Search code examples
sqlitefirefox-addonblobindexeddbfirefox-addon-webextensions

Parsing FB-Purity's Firefox idb (Indexed Database API) object_data blob from Linux bash


From a Linux bash script, I want to read the structured data stored by a particular Firefox add-on called FB-Purity.

I have found a folder called .mozilla/firefox/b8eab5j0.default/storage/default/moz-extension+++37a9788c-671d-4cae-ba5c-fbdb8788499a^userContextId=4294967295/ that contains a .metadata file which contains the string moz-extension://37a9788c-671d-4cae-ba5c-fbdb8788499a, an URL which when opened in Firefox shows the add-on's details, so I am pretty sure that this folder belongs to the add-on.

That folder contains an idb directory, which sounds like Indexed Database API, a W3C standard apparently used since last year by Firefox it to store add-ons data.

The idb folder only contains an empty folder and an SQLite file.

The SQLite file, unfortunately, does not contain much application structured data, but the object_data table contains a 95KB blob which probably contains the real structured data:

INSERT INTO `object_data` VALUES (1,'0pmegsjfoetupsf.742612367',NULL,NULL,
X'e08b0d0403000101c0f1ffe5a201000400ffff7b00220032003100380035003000320022003a002
2005300610074006f0072007500200055007205105861006e00690022002c00220036003100350036
[... 95KB ...]
00780022007d00000000000000');

Question: Any clue what this blob's format is? How to extract it (using command line or any library or Linux tool) to JSON or any other readable format?


Solution

  • Well, I had a fun day today figuring this out and ended creating a Python tool that can read the data from these indexedDB database files and print them (and maybe more at some point): moz-idb-edit

    To answer the technical parts of the question first:

    • Both the name key (name) and data (value) use a Mozilla proprietary format whose only documentation appears to be its source code at this time.
    • The keys use a special just-for-this use-case encoding whose rough description is available in mozilla-central/dom/indexedDB/Key.cpp – the file also contains the only known implementation. Its unique selling point appears to be the fact that it is relatively compact while being compatible with all the possible index types websites may throw at you as well as being in the correct binary sorting order by default.
    • The values are stored using SpiderMonkey's internal StructuredClone representation that is also used when moving values between processes in the browser.
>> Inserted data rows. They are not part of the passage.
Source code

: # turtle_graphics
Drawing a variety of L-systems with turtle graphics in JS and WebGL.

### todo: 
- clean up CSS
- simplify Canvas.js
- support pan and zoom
Again there are no docs to speak of but one can read the source code which fortunately is quite easy to understand. Before being added to the database however the generated binary is compressed on-the-fly using Google's Snappy compression which “does not aim for maximum compression [but instead …] aims for very high speeds and reasonable compression” – probably not a bad idea considering that we're dealing with wasteful web content here.
    • To locate the correct indexedDB file for an extension's local storage data, one needs to resolve the extension's static ID to a so-call “internal UUID” whose value is different in every browser profile instance (to make tracking based on installed addons a lot harder). The mapping table for this is stored as a pref (“extensions.webextensions.uuids”) in the prefs.js. The IDB path then is ${MOZ_PROFILE}/storage/default/moz-extension+++${EXT_UUID}^userContextId=4294967295/idb/3647222921wleabcEoxlt-eengsairo.sqlite

    For all practical intents and purposes you can read the value of a single storage key of any extension by downloading the project mentioned above. Basic usage is:

    $ ./moz-idb-edit --extension "${EXT_ID}" --profile "${MOZ_PROFILE}" "${STORAGE_KEY}"
    

    Where ${EXT_ID} is the extension's static ID (check its manifest.json file or look in about:support#extensions-tbody if your unsure), ${MOZ_PROFILE} is the Firefox profile directory (also in about:support) and ${STORAGE_KEY} is the name of the key you'd like to query (unfortunately querying all keys is not supported yet).

    Also writing data is not currently supported either.

    I'll update this answer as I implement more features (or drop me an issue on the project page!).